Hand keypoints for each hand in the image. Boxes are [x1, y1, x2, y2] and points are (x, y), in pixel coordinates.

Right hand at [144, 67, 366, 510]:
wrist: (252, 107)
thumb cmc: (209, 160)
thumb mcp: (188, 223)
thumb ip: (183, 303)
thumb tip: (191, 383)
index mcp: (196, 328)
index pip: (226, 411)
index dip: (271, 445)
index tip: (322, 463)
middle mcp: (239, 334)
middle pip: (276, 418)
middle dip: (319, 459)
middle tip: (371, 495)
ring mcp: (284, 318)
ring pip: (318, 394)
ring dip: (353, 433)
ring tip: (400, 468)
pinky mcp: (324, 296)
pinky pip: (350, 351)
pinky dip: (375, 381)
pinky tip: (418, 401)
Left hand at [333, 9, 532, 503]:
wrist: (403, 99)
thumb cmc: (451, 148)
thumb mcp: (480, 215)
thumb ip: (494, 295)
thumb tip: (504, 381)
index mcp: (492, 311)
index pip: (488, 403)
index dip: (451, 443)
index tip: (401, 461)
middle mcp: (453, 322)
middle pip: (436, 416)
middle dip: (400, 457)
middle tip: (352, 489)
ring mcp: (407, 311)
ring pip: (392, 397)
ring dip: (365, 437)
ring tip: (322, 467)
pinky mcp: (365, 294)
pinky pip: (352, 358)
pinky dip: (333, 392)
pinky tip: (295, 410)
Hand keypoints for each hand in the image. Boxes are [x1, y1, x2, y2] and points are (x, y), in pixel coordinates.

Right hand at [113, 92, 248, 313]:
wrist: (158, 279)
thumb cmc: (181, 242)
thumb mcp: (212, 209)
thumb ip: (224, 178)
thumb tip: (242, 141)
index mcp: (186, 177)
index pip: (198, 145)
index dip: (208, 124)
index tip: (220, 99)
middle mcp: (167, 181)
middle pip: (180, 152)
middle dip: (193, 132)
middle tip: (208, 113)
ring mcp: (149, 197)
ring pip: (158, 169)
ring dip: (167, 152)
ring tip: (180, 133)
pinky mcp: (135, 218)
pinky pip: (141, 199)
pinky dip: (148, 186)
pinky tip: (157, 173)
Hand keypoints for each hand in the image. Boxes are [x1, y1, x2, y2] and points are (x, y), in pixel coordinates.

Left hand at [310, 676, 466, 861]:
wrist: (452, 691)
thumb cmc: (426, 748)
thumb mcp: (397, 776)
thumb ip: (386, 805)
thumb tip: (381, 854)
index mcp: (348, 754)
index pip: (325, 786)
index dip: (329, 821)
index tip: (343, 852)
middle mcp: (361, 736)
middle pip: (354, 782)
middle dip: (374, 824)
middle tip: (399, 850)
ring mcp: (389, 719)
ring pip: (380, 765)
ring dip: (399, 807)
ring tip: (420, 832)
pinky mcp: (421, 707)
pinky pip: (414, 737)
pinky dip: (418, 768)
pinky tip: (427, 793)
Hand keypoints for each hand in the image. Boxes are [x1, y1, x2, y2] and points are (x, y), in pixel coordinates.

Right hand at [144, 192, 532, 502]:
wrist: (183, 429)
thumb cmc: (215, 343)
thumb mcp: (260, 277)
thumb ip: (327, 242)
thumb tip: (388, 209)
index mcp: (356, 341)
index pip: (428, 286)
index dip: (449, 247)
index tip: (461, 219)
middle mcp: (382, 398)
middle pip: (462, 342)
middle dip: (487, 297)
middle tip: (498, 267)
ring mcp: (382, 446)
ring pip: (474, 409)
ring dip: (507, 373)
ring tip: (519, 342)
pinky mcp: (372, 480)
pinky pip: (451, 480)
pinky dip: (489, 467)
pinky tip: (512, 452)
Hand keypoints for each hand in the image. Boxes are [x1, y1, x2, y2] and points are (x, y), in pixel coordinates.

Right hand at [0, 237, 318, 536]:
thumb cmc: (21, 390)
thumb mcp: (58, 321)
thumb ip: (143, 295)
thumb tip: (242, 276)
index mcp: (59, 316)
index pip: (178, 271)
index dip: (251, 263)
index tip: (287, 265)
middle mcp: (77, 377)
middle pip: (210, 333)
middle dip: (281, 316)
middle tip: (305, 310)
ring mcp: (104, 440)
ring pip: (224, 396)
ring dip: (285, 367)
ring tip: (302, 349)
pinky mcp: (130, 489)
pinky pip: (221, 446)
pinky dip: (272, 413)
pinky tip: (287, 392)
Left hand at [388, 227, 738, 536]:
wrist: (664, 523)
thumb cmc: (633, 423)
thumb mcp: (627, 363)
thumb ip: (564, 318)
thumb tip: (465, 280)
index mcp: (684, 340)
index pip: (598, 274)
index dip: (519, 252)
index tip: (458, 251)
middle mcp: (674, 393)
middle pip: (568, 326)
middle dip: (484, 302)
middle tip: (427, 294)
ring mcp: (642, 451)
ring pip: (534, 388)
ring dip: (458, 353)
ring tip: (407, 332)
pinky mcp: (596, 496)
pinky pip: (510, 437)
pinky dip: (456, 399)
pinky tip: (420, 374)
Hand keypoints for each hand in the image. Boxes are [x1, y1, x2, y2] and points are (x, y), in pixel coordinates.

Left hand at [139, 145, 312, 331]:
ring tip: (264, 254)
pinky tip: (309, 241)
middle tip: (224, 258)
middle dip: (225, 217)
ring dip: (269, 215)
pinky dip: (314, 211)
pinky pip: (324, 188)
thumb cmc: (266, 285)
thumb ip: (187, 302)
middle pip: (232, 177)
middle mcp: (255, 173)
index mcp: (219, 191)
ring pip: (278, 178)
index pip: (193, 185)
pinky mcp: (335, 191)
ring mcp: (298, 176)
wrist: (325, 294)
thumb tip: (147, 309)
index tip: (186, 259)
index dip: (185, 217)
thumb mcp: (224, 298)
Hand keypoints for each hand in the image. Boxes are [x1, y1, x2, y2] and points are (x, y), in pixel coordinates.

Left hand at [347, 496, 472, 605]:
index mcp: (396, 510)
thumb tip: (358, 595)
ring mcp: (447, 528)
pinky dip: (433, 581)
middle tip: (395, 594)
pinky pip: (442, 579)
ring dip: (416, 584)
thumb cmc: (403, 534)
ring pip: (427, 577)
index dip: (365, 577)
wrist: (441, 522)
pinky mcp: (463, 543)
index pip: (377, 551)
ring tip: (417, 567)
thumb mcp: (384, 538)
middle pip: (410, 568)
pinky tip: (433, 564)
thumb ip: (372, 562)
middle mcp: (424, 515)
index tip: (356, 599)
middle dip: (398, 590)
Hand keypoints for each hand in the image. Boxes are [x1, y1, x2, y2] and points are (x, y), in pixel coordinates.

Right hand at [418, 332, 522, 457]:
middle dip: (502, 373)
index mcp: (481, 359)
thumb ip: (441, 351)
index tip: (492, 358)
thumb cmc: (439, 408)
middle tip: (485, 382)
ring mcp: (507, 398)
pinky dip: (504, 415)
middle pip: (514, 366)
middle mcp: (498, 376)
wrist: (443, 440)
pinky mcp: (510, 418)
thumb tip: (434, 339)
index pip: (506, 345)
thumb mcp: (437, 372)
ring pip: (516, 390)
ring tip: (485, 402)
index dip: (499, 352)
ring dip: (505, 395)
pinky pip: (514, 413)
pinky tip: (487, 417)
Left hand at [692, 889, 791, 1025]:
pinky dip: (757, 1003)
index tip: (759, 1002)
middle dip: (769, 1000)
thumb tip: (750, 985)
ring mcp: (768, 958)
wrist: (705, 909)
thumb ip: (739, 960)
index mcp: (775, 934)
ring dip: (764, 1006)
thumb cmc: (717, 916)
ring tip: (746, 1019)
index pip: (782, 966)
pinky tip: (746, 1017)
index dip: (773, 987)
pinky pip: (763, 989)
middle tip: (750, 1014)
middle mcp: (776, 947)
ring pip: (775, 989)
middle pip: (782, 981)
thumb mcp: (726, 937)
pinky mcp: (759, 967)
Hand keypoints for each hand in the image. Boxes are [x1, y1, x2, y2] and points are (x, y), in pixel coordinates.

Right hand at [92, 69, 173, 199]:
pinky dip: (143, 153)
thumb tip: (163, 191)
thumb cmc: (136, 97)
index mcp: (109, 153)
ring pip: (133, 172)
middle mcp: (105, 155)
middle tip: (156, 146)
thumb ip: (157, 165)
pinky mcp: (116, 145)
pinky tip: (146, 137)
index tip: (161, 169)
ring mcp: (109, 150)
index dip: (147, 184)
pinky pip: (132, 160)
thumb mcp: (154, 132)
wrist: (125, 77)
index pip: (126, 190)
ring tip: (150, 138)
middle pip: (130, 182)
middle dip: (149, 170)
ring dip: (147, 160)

══════

▶ _What is required_
Find the word "wrist" in the entries above and gather every line that holds it.

▶ _Exercise answer_
wrist: (252, 107)
wrist: (403, 99)
wrist: (158, 279)
wrist: (452, 691)
wrist: (183, 429)
wrist: (664, 523)
wrist: (325, 294)
wrist: (441, 522)
wrist: (443, 440)
wrist: (705, 909)
wrist: (125, 77)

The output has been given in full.